The results of our survey show that, overall, the general public in the UK is not yet familiar with CCU. The results also indicate that there is a relatively high level of initial acceptance, and, in principle, a very low level of opposition to CCU, albeit built on very limited knowledge and a low base of awareness.
One of the key findings of the survey is that the awareness of CCU is very low – only 9% of respondents expressed confidence in knowing what CCU is.
We asked the survey participants if they had ever heard of CO2 capture and utilisation and whether they knew what is meant by it.
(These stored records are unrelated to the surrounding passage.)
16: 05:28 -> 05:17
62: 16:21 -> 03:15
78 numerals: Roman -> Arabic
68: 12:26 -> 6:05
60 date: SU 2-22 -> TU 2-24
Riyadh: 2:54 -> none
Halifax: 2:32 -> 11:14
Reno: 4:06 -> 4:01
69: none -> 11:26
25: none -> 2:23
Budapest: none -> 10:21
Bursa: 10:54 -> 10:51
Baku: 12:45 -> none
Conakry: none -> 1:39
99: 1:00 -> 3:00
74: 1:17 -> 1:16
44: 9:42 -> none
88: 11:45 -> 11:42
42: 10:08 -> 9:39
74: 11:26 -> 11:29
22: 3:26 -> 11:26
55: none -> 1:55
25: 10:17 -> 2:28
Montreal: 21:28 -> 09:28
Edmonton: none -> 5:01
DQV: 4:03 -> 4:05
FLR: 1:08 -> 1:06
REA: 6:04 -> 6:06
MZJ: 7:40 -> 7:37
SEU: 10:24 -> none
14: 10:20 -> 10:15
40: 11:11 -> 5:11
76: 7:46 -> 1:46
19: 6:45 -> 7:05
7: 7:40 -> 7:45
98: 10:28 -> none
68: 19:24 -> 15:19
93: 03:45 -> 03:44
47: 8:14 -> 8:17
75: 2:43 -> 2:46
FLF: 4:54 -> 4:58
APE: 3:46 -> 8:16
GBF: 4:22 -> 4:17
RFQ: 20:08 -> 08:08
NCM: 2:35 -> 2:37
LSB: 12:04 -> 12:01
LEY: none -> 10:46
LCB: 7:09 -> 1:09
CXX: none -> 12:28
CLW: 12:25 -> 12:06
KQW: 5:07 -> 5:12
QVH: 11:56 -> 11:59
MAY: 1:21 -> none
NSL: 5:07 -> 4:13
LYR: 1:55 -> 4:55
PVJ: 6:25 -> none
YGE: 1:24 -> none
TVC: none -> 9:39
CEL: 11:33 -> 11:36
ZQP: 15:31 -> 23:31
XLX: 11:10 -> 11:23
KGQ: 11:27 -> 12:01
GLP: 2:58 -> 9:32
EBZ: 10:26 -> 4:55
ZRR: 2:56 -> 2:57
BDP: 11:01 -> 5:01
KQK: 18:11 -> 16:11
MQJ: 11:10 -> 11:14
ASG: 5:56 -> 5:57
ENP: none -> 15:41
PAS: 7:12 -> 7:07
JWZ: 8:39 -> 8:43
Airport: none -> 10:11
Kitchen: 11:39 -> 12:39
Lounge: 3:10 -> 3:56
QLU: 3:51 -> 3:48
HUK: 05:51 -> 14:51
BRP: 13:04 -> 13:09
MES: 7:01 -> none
As shown in Figure 1, whilst over a third of the respondents (36%) indicated that they had heard of CCU, only 9% said they had heard of it and know what it is. The majority, almost two thirds (61%), had not heard of CCU.
There were a few demographic differences in terms of whether people had heard of CCU. For instance, there was a significant difference between female and male respondents regarding the level of awareness on CCU. The data indicate that men are more likely to know something about CCU: 74% of the respondents who said that they had heard about CCU and know what it is were male, while only 26% were female.
Similar gender differences re-appeared later in the survey as well. When asked whether they would be worried if a CCU plant were to be located within their community, women were significantly more worried than men. We were not surprised by this particular finding, though. There is a well-documented tendency of men to be less concerned with risk than women, often referred in behavioural and psychology research as the “white male effect”. Did a similar “male effect” distort the data regarding the above-mentioned gender difference in awareness and knowledge of CCU as well? Well, perhaps. But, as is often the case with surveys, it is not the only bias that the analysis has to take into account.
Measuring a level of awareness using questions such as “Have you ever heard of…” relies on self-reporting, which is indeed sensitive to the “response bias”. This bias (also known as “survey bias”) is a well-recognised tendency of survey participants to indicate they have heard of a particular subject in order to appear knowledgeable or to give an answer they think is expected from them. We did, of course, account for this bias. But, with the likely presence of the bias against admitting ignorance and the fact that, generally speaking, polls tend to overstate recognition, the low response rates for self-reported awareness of CCU appear even more striking.